Classifying proteins by subcellular location (cytosol, membrane, nucleus) using ESM-2 protein language model embeddings and a custom PyTorch MLP.
- Model: ESM-2 (Facebook/Meta protein language model via HuggingFace)
- Framework: PyTorch
- Data: UniProt database
- Libraries: HuggingFace Transformers, NumPy, pandas, scikit-learn, Matplotlib
Protein subcellular localization is critical to understanding protein function. This project explores whether sequence-level embeddings from a pretrained protein language model (ESM-2) contain sufficient information to classify proteins by their subcellular compartment, without any structural or experimental data.

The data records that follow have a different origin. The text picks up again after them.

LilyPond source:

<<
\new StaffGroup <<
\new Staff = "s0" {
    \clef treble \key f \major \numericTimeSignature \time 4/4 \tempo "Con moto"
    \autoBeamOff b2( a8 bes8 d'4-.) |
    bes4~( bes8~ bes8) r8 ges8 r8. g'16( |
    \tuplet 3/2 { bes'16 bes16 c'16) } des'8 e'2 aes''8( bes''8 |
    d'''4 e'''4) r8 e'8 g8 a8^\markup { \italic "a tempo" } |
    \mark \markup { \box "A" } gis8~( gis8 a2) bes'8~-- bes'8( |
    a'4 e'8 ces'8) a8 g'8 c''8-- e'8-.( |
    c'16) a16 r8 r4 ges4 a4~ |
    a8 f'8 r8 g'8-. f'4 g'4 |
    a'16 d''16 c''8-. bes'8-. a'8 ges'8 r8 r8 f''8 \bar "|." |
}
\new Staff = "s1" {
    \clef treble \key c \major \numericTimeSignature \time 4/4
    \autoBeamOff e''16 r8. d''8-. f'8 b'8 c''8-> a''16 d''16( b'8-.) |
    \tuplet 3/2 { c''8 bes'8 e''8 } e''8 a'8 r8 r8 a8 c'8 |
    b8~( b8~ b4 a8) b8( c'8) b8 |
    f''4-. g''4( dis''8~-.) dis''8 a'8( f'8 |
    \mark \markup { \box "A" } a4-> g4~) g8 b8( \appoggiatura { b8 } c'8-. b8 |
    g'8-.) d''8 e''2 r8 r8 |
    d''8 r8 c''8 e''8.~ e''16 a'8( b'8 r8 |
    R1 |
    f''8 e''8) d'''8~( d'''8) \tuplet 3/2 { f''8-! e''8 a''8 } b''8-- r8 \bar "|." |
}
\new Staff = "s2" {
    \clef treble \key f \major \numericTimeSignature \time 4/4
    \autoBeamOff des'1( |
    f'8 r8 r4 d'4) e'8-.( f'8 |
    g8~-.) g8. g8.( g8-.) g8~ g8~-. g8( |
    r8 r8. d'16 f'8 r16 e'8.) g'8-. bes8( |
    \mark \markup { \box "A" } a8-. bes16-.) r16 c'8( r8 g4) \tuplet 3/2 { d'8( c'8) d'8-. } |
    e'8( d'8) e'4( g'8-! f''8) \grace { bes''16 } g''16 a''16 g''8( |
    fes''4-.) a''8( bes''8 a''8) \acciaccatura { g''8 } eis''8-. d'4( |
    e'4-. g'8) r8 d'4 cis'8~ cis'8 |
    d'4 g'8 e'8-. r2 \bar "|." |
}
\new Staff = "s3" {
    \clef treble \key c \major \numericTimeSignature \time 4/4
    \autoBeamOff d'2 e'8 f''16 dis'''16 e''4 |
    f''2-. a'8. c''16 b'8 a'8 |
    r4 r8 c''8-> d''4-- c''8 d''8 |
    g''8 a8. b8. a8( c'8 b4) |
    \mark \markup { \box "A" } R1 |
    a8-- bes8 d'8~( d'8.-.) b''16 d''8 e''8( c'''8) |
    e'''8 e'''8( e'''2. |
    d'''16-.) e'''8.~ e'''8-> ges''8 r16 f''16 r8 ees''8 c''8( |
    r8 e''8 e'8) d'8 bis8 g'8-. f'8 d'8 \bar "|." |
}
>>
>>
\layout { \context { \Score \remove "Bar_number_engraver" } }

ESM-2 embeddings are extracted for each protein sequence and passed through a lightweight MLP classifier trained to predict one of three localization classes.
| Notebook | Description |
|---|---|
multiclass.ipynb |
3-class classification: cytosol, membrane, nucleus |
cytosol_v_membrane.ipynb |
Binary classification: cytosol vs membrane |
nucleus_v_membrane.ipynb |
Binary classification: nucleus vs membrane |
nucleus_v_cytosol.ipynb |
Binary classification: nucleus vs cytosol |
| Task | Accuracy |
|---|---|
| Cytosol vs Membrane | 0.92 |
| Nucleus vs Membrane | 0.93 |
| Nucleus vs Cytosol | 0.72 |
The multiclass model identifies membrane proteins with high precision and recall, but struggles to differentiate cytosolic from nuclear proteins.
| Class | Precision | Recall |
|---|---|---|
| Cytosol | 0.67 | 0.40 |
| Membrane | 0.90 | 0.94 |
| Nucleus | 0.67 | 0.87 |
- 0 = cytosol, 1 = membrane, 2 = nucleus
Membrane proteins are highly separable from other classes, likely due to their distinctive structural features including hydrophobic transmembrane regions and signal peptides. Cytosolic and nuclear proteins are harder to distinguish, which is biologically expected: many proteins shuttle between these compartments depending on cell state, and the nuclear localization signal (NLS) is short and highly variable. Database annotations may also introduce label noise, as localization is often context-dependent.
- Multi-label classification to account for proteins with multiple localizations
- Top-2 accuracy evaluation as a more biologically appropriate metric
- Expanding to additional subcellular compartments
pip install torch transformers numpy pandas scikit-learn matplotlibClone the repo and run any notebook in Jupyter or VS Code. Protein sequences are sourced from UniProt — links to the specific datasets are provided within each notebook.